Looking ahead to his third season as a Kansas University football player and not behind at the two that ended with him leaving to address personal problems, Darrian Miller is happy to be back on the team, slipping tackles with the ball tucked under his arm.
Miller is not behind for having been gone, because KU has a new offensive coordinator, so everybody is learning the offense. In one sense, he’s ahead of most because this is the third offense he has learned. He’s a veteran at learning new terminology and wrinkles.
Chuck Long was KU’s offensive coordinator when Miller played as a freshman, and Charlie Weis coordinated the offense last season, when Miller was a sophomore. Weis, the head coach, fired himself as OC and turned the keys over to John Reagan, wooed back to Kansas from Rice. (Miller was enrolled at Butler Community College but did not play football the year between his first and second seasons).
Miller echoed the sentiments of others who have talked about the difference between Reagan’s spread offense and the pro-style approach taught by Weis. It’s more about the offense doing its thing and making the defense react than vice versa.
“Instead of ID-ing a lot of things, most of the things are kind of planned, laid-out,” Miller said. “I think that’s one thing that makes it more efficient. We’re not making all the calls at the line. It just allows us to play, instead of thinking while the game’s going on. It’s definitely more comfortable.”
That word, “comfortable,” described how Miller seemed as he discussed his return to the team for which he has performed well, rushing for 881 yards and four touchdowns (4.34 yards per carry) in parts of two seasons.
Slippery might be as apt a word as any to describe his running style. Powerful, despite standing just 5-foot-10 and weighing 195 pounds, would be another. He keeps his muscular legs churning.
“I’d probably say it’s balanced,” he said when asked for a word to describe his running style. “I wouldn’t say elusive, but I would say deceptive. I don’t think anybody’s going to get a full hit on me. I’m just giving them a lesser surface to hit. That’s kind of my game. Not elusive, probably evasive. I’m not taking full tackles. I just try to keep standing up.”
Just when it looks as if the play has ended, Miller churns out another yard or two.
Despite the departure of James Sims, who led KU in rushing in each of the past four seasons, running back remains KU’s deepest position. Seniors Brandon Bourbon (5.21 ypc) and Taylor Cox (5.24 ypc) bring size and speed. DeAndre Mann, a junior-college transfer from California, and freshmen Traevohn Wrench from Gardner-Edgerton High and Corey Avery from Dallas Carter High, rank high among KU’s 2014 recruiting victories.
The veterans have the jump on the newcomers in terms of learning the offense, the third in three seasons for Miller.
“Sometimes it’s been a little hard,” Miller said. “Each one brings different terminology and a different style.”
Learning has been easier than it might have been because each of the three coordinators has had the same running-backs coach, Reggie Mitchell, who walks short but carries a big stick.

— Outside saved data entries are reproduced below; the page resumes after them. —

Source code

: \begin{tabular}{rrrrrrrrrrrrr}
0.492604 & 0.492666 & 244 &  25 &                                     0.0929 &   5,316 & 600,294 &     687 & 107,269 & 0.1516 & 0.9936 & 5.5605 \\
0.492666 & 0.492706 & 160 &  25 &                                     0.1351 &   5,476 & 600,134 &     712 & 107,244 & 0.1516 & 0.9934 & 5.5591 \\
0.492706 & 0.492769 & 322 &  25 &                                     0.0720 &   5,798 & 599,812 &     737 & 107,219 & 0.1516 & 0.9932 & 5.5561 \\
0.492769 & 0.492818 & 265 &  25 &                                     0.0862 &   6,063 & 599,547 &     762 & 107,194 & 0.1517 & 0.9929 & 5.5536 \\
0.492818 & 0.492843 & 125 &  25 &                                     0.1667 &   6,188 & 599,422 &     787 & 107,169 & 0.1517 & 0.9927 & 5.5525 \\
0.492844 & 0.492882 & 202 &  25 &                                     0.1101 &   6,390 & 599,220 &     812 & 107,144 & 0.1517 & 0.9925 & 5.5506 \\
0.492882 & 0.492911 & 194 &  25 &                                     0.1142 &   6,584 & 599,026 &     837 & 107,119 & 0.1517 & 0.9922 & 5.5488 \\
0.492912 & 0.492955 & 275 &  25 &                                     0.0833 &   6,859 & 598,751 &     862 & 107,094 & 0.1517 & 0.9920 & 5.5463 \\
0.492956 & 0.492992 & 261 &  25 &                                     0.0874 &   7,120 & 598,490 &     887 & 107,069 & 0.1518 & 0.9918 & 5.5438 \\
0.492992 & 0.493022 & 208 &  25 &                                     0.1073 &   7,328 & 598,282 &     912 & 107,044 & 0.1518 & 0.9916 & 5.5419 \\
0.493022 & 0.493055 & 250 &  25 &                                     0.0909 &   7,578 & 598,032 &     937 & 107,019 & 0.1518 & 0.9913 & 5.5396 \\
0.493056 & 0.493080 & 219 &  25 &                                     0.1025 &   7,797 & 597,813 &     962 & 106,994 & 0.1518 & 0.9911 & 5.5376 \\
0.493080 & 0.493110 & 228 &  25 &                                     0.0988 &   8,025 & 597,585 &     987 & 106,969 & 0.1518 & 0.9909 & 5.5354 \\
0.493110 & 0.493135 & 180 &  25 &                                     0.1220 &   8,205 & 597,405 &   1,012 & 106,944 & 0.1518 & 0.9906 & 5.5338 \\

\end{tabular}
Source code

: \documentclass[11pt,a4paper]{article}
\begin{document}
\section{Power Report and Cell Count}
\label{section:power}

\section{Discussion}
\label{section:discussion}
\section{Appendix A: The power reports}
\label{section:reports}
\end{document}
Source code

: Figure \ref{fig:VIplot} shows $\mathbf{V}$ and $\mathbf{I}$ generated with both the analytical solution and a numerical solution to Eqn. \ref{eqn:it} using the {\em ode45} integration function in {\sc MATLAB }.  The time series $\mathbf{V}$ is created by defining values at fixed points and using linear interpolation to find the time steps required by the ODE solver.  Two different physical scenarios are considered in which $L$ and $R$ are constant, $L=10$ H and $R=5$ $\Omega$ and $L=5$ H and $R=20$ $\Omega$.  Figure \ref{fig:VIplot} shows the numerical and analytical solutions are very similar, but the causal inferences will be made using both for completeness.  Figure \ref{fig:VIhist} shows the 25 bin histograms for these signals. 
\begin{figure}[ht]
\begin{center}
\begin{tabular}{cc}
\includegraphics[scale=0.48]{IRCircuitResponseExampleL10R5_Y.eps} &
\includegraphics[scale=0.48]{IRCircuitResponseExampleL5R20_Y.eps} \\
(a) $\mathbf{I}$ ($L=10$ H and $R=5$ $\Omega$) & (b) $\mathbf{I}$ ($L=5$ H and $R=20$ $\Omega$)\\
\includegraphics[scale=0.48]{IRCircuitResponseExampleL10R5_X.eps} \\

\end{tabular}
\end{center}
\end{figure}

“Coach Mitchell’s a man of many faces,” Miller said, laughing. “He’s one of the best comedians, then he’s one of the best disciplinary figures, and he’s also one of the most enthused. He’ll keep you up if you’re having a bad day. There’s a lot in that little body. It’s good and bad. You’ve got to make sure you’re doing everything right if you don’t want to see the bad.”
The calm confidence Miller now emits suggests that only a fool would not give him strong consideration when formulating a guess as to which back will take the torch that Sims carried for four years and lead KU in rushing in 2014.